The disclosed technology can also be combined with various embodiments and/or various modification examples described above, as appropriate. In addition, it goes without saying that the disclosed technology is not limited to the embodiment described above, various configurations can be adopted as long as the configuration does not deviate from the gist. Further, the disclosed technology includes, in addition to the program, a storage medium that stores the program in a non-transitory manner.

The above-described contents and the above-shown contents are the detailed description of the parts according to the disclosed technology, and are merely an example of the disclosed technology. For example, the above descriptions of the configuration, the function, the operation, and the effect are the descriptions of examples of the configuration, the function, the operation, and the effect of the parts according to the disclosed technology. Therefore, it goes without saying that unnecessary parts may be deleted, new elements may be added, or replacements may be made with respect to the above-described contents and the above-shown contents within a range that does not deviate from the gist of the disclosed technology. In order to avoid complications and facilitate understanding the parts according to the disclosed technology, in the above-described contents and the above-shown contents, the description of technical general knowledge and the like that do not particularly require description for enabling the implementation of the disclosed technology are omitted.

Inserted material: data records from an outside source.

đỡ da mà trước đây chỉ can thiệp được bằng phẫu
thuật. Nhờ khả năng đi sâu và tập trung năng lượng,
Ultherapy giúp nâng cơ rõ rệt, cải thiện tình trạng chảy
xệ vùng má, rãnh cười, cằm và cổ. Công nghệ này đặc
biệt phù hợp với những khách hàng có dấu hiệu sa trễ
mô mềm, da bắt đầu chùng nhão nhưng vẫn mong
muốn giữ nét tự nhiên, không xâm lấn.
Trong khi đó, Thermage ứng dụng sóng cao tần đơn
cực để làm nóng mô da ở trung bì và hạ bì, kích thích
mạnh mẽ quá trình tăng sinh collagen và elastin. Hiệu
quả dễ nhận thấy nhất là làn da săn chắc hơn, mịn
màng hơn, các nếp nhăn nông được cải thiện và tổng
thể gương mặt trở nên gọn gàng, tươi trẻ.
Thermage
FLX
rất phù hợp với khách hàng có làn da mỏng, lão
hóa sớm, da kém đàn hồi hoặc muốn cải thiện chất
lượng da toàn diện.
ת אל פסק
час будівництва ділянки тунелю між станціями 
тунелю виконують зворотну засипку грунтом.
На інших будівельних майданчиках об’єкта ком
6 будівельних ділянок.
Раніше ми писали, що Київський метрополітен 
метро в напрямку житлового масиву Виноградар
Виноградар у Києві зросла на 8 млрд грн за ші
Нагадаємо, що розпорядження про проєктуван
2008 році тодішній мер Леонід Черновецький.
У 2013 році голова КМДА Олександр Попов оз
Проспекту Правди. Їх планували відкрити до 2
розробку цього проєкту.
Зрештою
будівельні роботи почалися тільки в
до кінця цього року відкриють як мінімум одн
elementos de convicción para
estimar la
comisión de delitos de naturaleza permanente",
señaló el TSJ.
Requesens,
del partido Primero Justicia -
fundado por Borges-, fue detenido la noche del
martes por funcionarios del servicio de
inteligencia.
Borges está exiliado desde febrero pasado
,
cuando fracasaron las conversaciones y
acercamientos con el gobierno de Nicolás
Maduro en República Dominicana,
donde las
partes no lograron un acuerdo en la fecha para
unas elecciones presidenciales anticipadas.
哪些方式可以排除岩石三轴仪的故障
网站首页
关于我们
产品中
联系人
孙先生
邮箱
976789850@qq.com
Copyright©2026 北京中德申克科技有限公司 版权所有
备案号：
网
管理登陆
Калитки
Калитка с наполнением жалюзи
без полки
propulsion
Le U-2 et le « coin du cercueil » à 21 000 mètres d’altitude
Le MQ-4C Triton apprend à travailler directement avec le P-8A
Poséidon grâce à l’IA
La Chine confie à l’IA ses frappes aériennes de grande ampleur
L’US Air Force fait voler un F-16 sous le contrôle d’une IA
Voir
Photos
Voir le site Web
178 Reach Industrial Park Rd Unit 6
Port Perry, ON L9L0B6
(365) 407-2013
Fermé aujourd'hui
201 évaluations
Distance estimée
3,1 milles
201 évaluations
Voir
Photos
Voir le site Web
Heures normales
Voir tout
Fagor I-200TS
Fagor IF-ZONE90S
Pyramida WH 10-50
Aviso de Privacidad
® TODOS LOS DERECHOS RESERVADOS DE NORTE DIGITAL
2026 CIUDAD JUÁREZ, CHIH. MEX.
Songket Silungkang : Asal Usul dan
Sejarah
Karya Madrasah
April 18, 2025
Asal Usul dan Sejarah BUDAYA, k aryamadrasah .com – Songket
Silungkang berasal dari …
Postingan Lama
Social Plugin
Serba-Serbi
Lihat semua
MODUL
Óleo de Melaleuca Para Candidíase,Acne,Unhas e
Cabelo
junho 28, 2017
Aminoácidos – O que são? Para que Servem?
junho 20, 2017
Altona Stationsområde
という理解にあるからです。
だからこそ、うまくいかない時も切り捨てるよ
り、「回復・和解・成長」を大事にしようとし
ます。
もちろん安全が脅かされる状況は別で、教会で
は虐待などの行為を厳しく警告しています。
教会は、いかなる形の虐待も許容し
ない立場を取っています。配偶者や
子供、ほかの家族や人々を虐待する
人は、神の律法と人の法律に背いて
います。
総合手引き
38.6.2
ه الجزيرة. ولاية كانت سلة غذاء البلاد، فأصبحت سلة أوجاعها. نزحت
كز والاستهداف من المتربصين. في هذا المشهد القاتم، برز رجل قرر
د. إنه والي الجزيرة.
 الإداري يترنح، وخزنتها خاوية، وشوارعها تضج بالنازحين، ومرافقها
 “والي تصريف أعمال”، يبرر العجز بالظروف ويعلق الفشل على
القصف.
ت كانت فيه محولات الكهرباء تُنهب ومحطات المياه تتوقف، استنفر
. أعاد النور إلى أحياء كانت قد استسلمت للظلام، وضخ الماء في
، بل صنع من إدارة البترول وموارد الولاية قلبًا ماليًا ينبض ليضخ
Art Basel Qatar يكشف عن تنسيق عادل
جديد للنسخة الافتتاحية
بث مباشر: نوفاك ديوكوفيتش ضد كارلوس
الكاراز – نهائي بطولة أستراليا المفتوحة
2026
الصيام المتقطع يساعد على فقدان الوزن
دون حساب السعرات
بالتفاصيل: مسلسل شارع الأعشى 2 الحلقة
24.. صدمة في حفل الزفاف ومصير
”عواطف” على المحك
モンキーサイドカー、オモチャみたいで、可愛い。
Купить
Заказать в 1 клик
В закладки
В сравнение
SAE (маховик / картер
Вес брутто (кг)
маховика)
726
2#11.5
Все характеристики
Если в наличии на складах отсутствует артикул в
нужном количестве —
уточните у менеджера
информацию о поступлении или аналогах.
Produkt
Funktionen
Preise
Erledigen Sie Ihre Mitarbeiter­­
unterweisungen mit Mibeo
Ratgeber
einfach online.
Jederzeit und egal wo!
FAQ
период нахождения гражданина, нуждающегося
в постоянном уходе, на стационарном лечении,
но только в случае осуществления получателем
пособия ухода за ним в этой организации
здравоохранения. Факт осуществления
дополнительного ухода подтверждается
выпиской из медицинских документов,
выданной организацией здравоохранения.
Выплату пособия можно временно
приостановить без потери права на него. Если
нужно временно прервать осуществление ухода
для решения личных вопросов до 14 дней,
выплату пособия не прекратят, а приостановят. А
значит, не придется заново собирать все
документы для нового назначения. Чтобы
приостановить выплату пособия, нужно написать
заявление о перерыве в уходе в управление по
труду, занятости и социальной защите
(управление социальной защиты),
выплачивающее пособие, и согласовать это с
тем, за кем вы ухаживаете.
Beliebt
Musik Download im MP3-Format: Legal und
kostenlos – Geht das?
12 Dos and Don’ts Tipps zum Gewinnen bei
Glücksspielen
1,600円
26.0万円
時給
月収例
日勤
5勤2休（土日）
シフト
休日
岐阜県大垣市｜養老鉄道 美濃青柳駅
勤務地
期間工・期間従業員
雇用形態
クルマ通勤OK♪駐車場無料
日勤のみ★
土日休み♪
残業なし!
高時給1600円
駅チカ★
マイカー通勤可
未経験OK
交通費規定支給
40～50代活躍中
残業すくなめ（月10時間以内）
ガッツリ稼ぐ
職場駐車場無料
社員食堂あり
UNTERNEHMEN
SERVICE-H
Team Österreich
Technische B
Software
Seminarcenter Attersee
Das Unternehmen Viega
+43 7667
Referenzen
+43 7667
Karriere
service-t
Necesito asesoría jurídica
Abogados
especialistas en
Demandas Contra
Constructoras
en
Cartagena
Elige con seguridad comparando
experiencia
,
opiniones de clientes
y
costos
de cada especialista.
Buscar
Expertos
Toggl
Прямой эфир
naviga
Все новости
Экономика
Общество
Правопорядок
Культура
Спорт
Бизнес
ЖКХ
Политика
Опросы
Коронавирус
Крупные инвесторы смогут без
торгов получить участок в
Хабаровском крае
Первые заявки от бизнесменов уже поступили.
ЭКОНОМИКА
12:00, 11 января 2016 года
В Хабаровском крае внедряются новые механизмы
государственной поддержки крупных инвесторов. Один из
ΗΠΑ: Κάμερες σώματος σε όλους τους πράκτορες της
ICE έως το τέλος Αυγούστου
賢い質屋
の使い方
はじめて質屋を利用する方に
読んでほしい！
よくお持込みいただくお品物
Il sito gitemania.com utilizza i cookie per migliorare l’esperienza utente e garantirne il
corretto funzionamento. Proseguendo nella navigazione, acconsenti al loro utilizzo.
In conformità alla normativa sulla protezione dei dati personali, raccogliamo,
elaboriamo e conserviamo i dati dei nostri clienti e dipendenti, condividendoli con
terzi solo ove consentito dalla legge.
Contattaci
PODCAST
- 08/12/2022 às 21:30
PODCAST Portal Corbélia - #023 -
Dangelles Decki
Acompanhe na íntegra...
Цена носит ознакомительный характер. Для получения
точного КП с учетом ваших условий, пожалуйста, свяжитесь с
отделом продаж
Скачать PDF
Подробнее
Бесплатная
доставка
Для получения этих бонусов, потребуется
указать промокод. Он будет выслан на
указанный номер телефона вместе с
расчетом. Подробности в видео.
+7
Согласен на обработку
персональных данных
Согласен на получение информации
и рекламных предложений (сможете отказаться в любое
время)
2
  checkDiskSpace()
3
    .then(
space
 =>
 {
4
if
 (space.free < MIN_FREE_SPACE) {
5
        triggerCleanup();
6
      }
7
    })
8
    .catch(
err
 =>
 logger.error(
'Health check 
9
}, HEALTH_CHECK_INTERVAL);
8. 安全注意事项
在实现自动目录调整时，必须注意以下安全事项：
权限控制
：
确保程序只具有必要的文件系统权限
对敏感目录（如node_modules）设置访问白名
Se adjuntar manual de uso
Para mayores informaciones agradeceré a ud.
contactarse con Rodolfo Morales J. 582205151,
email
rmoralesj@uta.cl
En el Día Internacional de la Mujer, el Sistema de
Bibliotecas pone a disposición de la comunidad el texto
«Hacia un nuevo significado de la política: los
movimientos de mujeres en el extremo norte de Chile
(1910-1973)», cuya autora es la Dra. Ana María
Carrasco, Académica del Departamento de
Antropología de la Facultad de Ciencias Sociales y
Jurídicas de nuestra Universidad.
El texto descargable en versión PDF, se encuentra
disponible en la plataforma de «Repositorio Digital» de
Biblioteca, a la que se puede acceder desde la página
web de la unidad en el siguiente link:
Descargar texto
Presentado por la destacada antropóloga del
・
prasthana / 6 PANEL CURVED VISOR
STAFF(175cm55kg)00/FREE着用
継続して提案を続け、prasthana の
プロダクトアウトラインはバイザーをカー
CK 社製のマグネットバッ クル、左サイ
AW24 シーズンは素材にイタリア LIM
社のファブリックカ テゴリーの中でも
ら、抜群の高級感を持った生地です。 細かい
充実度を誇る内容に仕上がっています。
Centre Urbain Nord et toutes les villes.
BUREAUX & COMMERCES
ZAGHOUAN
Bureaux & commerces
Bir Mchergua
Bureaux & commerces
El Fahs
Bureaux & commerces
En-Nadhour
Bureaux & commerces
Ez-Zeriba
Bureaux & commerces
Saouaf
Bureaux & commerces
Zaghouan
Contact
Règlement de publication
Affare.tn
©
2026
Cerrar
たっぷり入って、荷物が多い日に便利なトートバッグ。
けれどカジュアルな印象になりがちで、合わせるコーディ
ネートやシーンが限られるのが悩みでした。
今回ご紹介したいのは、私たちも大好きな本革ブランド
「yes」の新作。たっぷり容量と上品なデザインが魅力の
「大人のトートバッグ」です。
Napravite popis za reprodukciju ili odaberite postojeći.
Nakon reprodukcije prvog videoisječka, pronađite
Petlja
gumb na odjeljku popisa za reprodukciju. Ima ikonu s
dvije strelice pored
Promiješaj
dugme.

In the present specification, “A and/or B” has the same meaning as “at least one of A or B”. Stated another way, “A and/or B” means that it may be only A, only B, or a combination of A and B. Further, in the present specification, also in a case in which three or more matters are expressed in association by “and/or”, the same concept as “A and/or B”is applied.

The disclosure of Japanese Patent Application No. 2023-075855, filed on May 1, 2023, is incorporated in the present specification by reference in its entirety. Further, all of the documents, the patent applications, and the technical standards described in the present specification are incorporated herein by reference to the same extent as in a case in which each document, each patent application, and each technical standard are specifically and individually described by being incorporated in the present specification by reference.